> Problem:
Please return the listing below word for word, minus its pictures.

+ + + + +

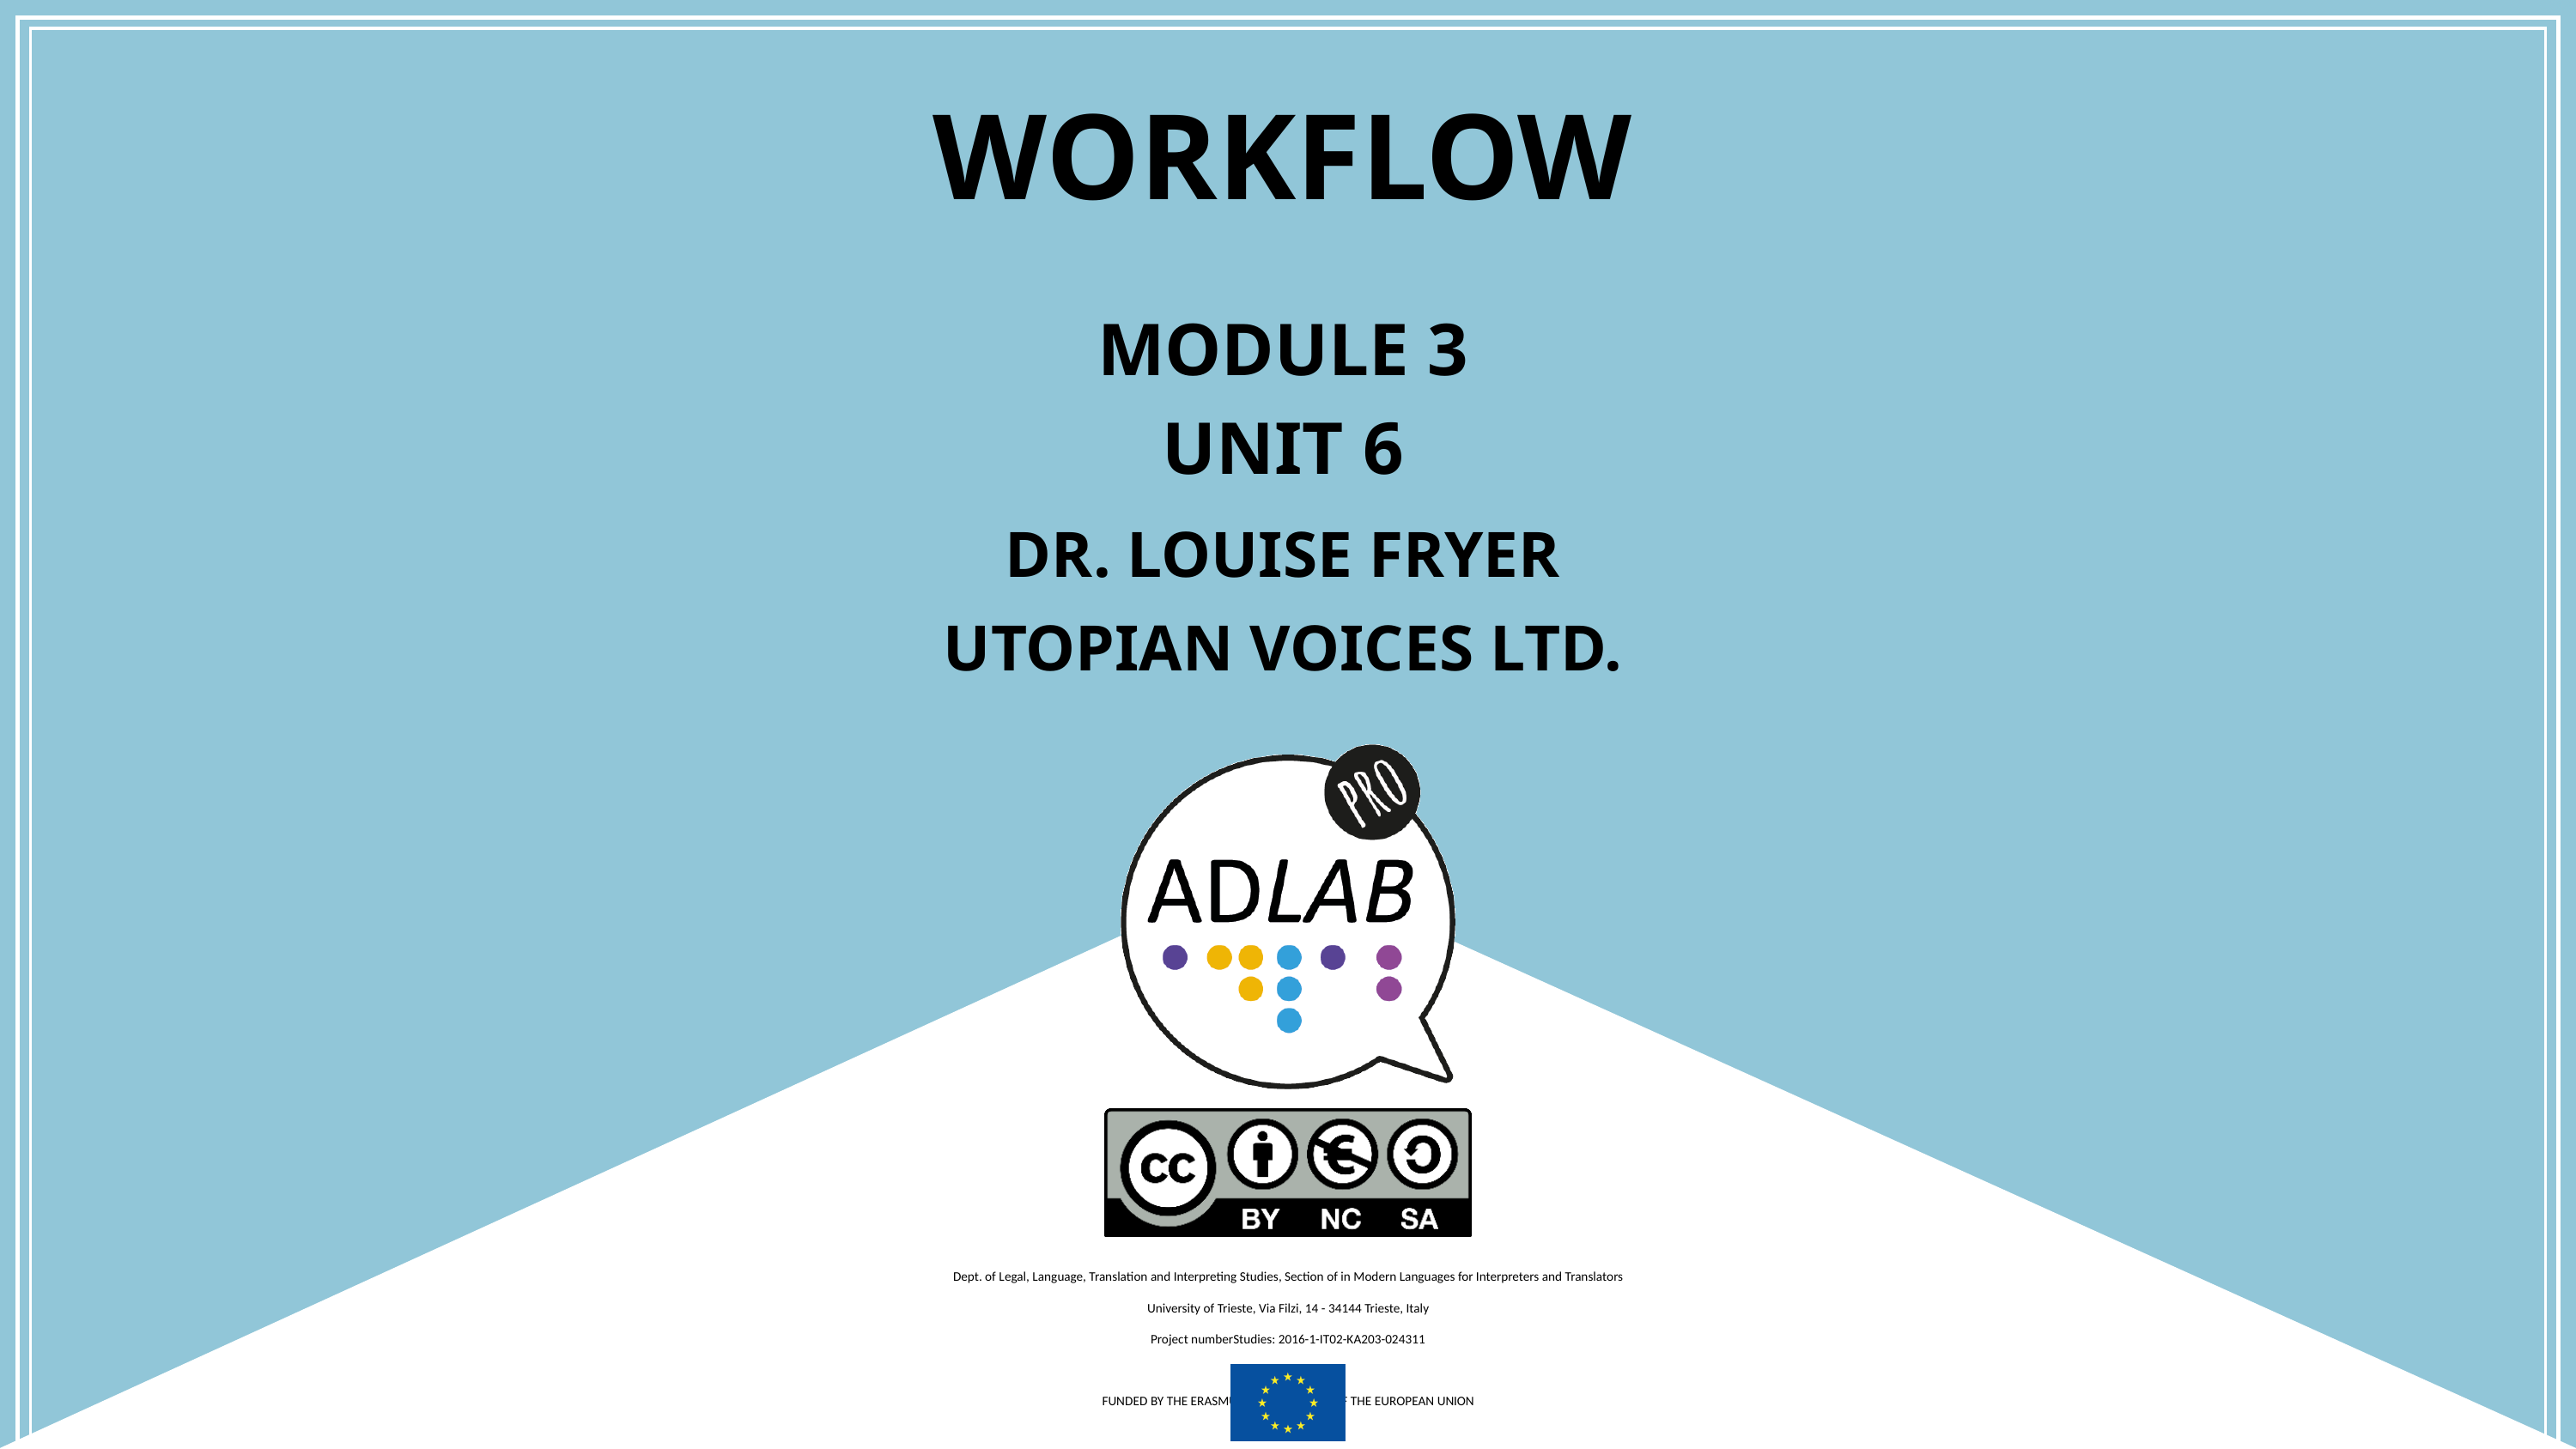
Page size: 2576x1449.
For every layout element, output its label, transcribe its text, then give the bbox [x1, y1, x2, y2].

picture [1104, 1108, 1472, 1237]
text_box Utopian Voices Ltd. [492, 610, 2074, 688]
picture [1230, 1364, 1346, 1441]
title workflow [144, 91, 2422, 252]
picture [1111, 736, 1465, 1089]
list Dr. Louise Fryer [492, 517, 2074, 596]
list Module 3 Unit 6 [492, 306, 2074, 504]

+ + + + +

> Your response:
Page size: 2576x1449.
For every layout element, output its label, transcribe its text, then give the bbox [x1, y1, x2, y2].

picture [1104, 1108, 1472, 1237]
text_box Utopian Voices Ltd. [492, 610, 2074, 688]
picture [1230, 1364, 1346, 1441]
title workflow [144, 91, 2422, 252]
picture [1111, 736, 1465, 1089]
list Dr. Louise Fryer [492, 517, 2074, 596]
list Module 3 Unit 6 [492, 306, 2074, 504]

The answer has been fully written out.